Consider an array that has four numbers i.e. 19, 5, 7 and 12 respectively. Now we want to sort this array in ascending order. To sort the array, selection algorithm will be applied on it.
The above pictorial representation explains the selection sort. It describes that at the start, we begin the search for the smallest number from the first position of the array i.e. from the index zero. We find that 5 is the smallest number and bring it to the first position i.e. index 0. Later, number 19 is put at the position that was occupied by number 5. Thus in a sense, we swap these numbers. Now 5, the smallest number in the array, has come at its final position i.e. index 0.
As index 0 has the proper number, so we start our search from position 2 i.e. index 1. Now we look at the remaining elements 19, 7, 12 and find the smallest number among them. Here 7 is the smallest so we change its position with 19 to bring 7 at its position. Thus 5 and 7 have come at their final positions. Now there are two elements are left behind i.e. 12 and 19. We search the smallest among these and find that 12 is the smallest. So we swap it with 19 to bring it at index 2 i.e. its final position. Now there is last element remaining and obviously it is at its position as there is no element to compare with it. The array is now in the sorted form with ascending numbers.

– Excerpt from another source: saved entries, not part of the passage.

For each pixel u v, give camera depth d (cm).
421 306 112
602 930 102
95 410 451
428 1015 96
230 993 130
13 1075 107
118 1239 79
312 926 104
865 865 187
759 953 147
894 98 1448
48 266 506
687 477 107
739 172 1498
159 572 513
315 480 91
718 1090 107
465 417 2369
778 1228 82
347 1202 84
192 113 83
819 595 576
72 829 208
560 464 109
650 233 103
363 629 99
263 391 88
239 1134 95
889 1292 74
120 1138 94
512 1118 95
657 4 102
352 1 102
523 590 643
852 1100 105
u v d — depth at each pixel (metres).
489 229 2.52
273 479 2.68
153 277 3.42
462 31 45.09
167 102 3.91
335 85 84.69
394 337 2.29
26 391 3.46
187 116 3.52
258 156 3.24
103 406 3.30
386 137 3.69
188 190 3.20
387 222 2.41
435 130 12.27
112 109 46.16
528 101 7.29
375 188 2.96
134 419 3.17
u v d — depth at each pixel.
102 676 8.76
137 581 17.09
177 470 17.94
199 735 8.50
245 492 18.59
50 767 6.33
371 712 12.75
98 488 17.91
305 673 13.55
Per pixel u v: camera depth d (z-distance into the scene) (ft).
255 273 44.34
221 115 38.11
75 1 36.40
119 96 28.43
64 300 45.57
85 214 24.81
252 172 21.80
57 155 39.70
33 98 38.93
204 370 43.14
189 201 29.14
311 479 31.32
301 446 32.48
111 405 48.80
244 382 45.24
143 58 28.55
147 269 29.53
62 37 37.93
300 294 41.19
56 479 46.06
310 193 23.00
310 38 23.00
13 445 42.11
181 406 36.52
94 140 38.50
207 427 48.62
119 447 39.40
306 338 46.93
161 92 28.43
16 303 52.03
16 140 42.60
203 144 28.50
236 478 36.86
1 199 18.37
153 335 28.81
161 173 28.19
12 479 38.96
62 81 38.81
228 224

The point to remember in the selection search is that at the beginning, we start search for the smallest number from index 0 (i.e. first position). After it we start search from the index 1 (i.e. position 2). After each search one number gets its final position so we start the next search from the next position to it. Thus we do the multiple passes of the array to sort it. First, we pass through the n elements of the array and search the n-1 elements and then n-2. Thus at last, we come to the single and last element of the array.
Now let’s see the code of this algorithm in C++.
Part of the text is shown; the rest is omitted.